== Text ==
Please help Australian Catholics

  • Thread starter Thread starter SAVINGRACE
  • Start date Start date
Status
Not open for further replies.
He has via his Bishops in Australia. We are to vote no. Marriage between a man and a woman is Doctrine which means no man on earth has the power to change that.
 
It doesn’t appear that all the Bishops of Australia are speaking with one voice on this, so I do not see a clear position from the Pope “through his bishops” on the voting question, although it is clear that in the Catholic Church, the sacrament of marriage will continue to be between one man and one woman, only. Which, like I said, Fr. Brennan is also not disputing.

https://cruxnow.com/global-church/2017/09/17/australian-bishop-sex-marriage-listen-signs-times/
 
Last edited:
Doesn’t matter…it’s a Doctrine which can never be changed by any man. Any Catholic who votes YES to same sex marriage is uncatholic and directly challenging Christ. We are all responsible for our own salvation, clergy included.

You didn’t reply to my question, does the Pope support same sex marriage?
 
Last edited:
I mean no hostility asking this, but I would like to ask an Australian Catholic a question.

Do you not think the Catholic Church in Australia campaigning for NO is going to do more harm to NO than good? I know in Ireland when the NO campaign began to fire up there were many voters at the time during the TV debate that highlighted the “hypocrisy” of the Church in this area, that after the sex scandals how dare they claim to have any moral authority to speak on matters of sexuality. I recall one woman that stuck in my mind interviewed on a late night show who actually claimed “I hate faggots, buggery is disgusting; but if those child molesting XXXXXXXXX are against it I’m all for it!”

Considering the legacy of Cardinal Pell etc, do you not fear your involvement on an official level will do more harm than good in Australia? I really couldn’t comment on the depth of feeling there on this issue, in Ireland hostility to Catholicism while not a leading factor did have some influence in regards to both Catholic and non-Catholic individuals who might have otherwise voted NO.
 
Last edited:
What kind of harm are you talking about? It doesn’t bother me what people think about the Catholic Church. If people are going to vote YES based solely on their hatred, suspicion or mistrust of the Church that’s on them. If they are going to be so narrow minded as to judge an institution based on the actions of less than 1% of the clergy that’s their business.

They may as well vote YES because teachers vote YES after all a higher % of teachers abuse children worldwide. Cardinal Pell hasn’t been found guilty of anything. Lots of rumours and stories but he hasn’t been tried and found guilty in a court of law.
 
You didn’t reply to my question, does the Pope support same sex marriage?
===
## Work instructions
• A. Translate this sentence from the forum thread into Spanish: "Cardinal Pell hasn’t been found guilty of anything."
• B. Answer these questions from the forum thread:
(i) Which priest is named as not disputing that the sacrament of marriage will stay between one man and one woman?
(ii) In which country did a NO campaign face accusations of Church "hypocrisy" during a TV debate?
(iii) What share of the clergy does one reply say committed the actions people are judging the Church by?
The material after this point is separate from the forum thread.
== Data listing ==
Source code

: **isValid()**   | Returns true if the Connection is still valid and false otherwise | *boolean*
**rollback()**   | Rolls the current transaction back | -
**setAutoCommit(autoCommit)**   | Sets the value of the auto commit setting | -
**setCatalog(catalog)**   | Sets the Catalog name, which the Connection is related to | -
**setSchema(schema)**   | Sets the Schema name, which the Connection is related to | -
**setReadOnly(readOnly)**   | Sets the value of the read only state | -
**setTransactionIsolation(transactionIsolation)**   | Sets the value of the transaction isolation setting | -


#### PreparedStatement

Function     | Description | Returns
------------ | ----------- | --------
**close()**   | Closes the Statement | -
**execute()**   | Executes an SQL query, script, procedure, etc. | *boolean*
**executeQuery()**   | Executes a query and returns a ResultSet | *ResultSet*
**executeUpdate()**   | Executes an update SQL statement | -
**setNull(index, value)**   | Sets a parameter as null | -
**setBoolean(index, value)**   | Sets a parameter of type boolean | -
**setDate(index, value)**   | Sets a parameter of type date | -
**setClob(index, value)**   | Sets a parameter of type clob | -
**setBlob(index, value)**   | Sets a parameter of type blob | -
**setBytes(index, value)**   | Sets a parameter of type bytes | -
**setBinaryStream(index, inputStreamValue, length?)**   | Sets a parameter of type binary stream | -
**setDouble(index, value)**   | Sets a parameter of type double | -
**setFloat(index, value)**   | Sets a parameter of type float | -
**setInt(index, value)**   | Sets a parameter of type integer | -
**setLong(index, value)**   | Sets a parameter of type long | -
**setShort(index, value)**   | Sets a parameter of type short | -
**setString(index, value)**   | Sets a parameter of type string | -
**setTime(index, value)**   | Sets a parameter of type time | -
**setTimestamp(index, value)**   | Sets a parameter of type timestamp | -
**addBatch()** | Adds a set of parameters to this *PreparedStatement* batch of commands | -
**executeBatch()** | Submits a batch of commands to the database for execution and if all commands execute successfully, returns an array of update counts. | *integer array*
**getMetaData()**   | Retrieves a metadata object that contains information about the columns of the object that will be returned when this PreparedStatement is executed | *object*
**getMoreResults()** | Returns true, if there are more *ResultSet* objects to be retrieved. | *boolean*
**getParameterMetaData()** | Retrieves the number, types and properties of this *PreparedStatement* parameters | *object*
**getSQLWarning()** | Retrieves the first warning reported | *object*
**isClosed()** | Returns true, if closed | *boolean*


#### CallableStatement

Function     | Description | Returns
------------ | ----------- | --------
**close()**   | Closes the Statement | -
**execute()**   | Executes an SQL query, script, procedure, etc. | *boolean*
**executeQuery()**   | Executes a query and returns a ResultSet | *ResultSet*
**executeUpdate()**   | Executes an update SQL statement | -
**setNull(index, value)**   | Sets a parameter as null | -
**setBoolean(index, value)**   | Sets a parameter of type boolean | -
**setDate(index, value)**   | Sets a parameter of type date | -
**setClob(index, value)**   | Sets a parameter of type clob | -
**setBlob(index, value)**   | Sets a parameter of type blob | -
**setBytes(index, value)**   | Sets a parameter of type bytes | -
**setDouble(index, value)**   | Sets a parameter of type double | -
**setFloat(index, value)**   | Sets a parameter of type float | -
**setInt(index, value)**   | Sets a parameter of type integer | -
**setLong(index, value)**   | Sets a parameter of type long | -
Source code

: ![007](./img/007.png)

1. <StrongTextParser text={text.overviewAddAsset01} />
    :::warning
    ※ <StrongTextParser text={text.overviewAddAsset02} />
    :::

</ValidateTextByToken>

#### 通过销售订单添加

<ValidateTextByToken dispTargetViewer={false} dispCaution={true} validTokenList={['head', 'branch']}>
===
## Answers to the problems
• A. El cardenal Pell no ha sido declarado culpable de nada.

• B.
(i) Fr. Brennan
(ii) Ireland
(iii) Less than 1%